Geri Cyr of Hampden, Herma Johnson of Monson and Claudette Bartley of Bangor are all aunts to Nicole Levesque, a 5-foot-3 Sting point guard. Levesque, 25, was born in Presque Isle and lived in Van Buren for five years until her parents moved to Shaftsbury, Vt.
Cyr and Johnson watched Charlotte play the Houston Comets last Saturday, the only Sting game that has been televised in the Bangor area all season. Bartley, a beautician, had to work on Saturday but Johnson videotaped the game – a 77-69 loss to the Houston Comets – for her sister.
“We’re very excited for her and her family,” said Geri Cyr. “It’s been a lifetime dream for her.”
The thrill of watching Levesque in her television debut was momentarily on hold when she left the game early with an injury.
“We got a little worried, but she came back in,” Cyr said with a laugh.
Levesque said she thinks she was last in Maine five years ago, when she returned for her grandmother’s funeral, and she said her aunts usually visit her family in Vermont.
“I remember Maine as being a beautiful state,” she said.
Levesque played basketball at Wake Forest where she graduated in 1994. She earned her master’s degree from Radford College after playing professional basketball in Germany.
Levesque had practiced with the Sting during the tryout period, but the team signed former Cal guard Milica Vukadinovic instead. When Vukadinovic injured her back, the Sting called Levesque. She left her jobs in the golf shop and restaurant of Basin Harbor, a resort on Lake Champlain and flew to Charlotte.
“I wasn’t expecting it but it was pretty exciting,” she said.

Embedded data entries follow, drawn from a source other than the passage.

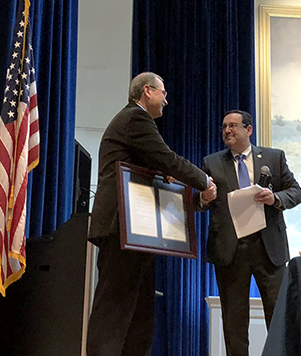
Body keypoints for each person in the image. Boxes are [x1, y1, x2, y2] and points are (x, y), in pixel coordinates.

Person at [86, 72, 217, 356]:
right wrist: (204, 182)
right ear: (147, 91)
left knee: (140, 312)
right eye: (163, 93)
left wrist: (169, 179)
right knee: (115, 309)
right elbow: (166, 159)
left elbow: (158, 169)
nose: (166, 101)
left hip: (137, 233)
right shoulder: (136, 118)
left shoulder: (135, 123)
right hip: (121, 227)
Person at [195, 110, 301, 356]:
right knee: (234, 323)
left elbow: (296, 192)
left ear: (249, 129)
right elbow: (198, 201)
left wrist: (275, 198)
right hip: (230, 252)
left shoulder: (274, 158)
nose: (227, 131)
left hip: (269, 250)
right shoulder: (211, 162)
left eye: (233, 126)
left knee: (279, 318)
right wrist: (203, 198)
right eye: (224, 127)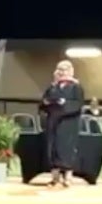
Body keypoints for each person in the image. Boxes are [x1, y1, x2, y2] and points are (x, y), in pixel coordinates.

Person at [40, 60, 84, 188]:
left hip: (68, 123)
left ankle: (68, 178)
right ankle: (54, 177)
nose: (62, 73)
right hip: (53, 122)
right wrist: (48, 103)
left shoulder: (76, 87)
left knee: (66, 149)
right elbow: (43, 103)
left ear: (71, 71)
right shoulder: (53, 87)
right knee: (52, 149)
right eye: (60, 70)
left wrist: (63, 105)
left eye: (65, 70)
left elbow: (77, 104)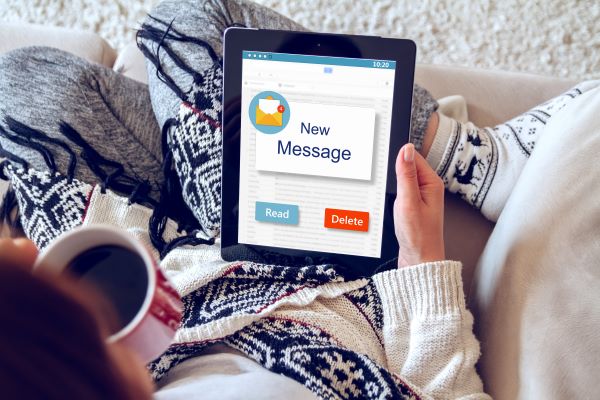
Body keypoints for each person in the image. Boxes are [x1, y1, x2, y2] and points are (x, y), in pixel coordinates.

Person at [0, 0, 596, 398]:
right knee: (188, 24)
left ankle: (180, 158)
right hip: (305, 270)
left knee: (21, 91)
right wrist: (422, 257)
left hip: (150, 288)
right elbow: (443, 388)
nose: (21, 256)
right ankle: (480, 161)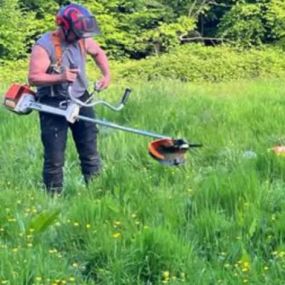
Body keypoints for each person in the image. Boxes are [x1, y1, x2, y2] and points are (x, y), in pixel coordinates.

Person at [28, 3, 111, 194]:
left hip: (82, 99)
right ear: (64, 28)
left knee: (90, 151)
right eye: (76, 33)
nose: (80, 37)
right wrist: (60, 77)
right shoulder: (44, 45)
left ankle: (96, 195)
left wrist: (106, 75)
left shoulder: (82, 39)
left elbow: (98, 53)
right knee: (55, 157)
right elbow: (33, 78)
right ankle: (53, 199)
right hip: (53, 102)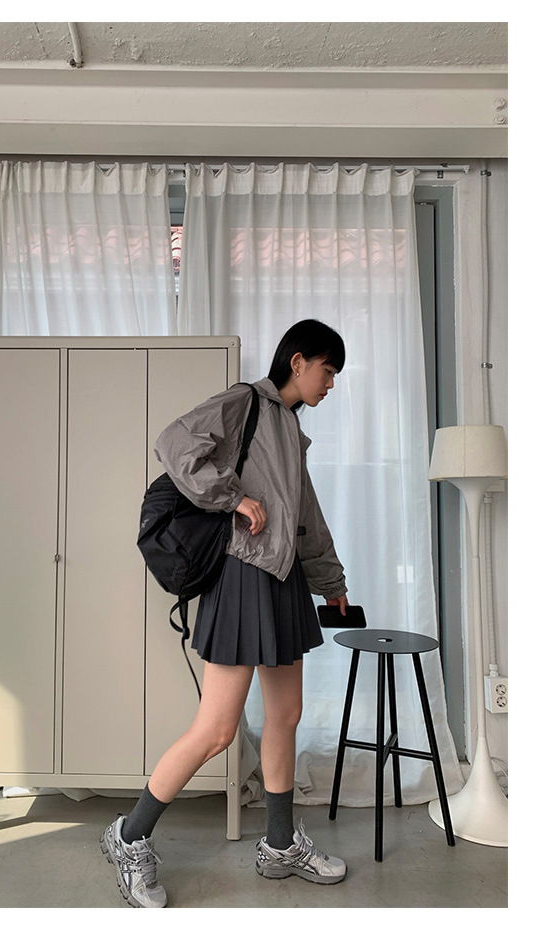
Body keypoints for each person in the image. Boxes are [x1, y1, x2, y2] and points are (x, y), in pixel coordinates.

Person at [100, 319, 351, 908]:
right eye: (327, 370)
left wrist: (331, 583)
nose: (330, 384)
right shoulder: (246, 402)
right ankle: (129, 836)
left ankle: (281, 845)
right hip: (243, 578)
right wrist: (234, 497)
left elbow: (305, 516)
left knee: (286, 715)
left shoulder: (290, 429)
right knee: (215, 731)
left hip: (283, 580)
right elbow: (175, 442)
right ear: (297, 361)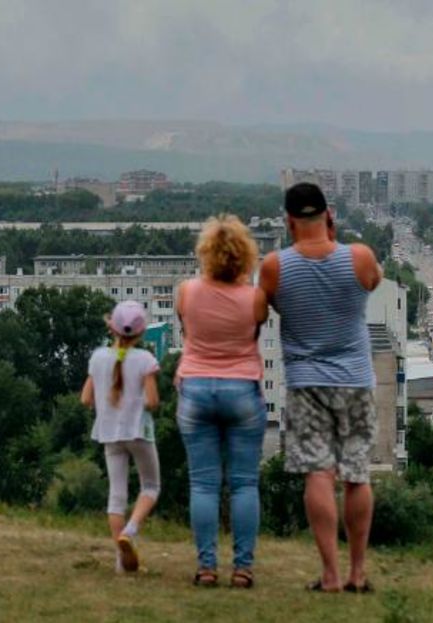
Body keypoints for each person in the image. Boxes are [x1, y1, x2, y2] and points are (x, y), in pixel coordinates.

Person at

Charlotte stands in fourth place in the league’s Eastern Conference and is tied with Cleveland for the last and final playoff spot. If they win their last two games, the Sting has an outside shot at the postseason. But the Sting have lost their last two games on the road, including the loss to the Comets last Saturday, and they face Utah and Phoenix next week.
“We know we’re capable of being in position,” Levesque said. “We just have trouble winning on the road. But what we know what we have to do.”
Levesque is averaging almost 23 minutes per game and scored a season-high 12 points, with four rebounds and four assists against the Sacramento Monarchs on Aug. 1.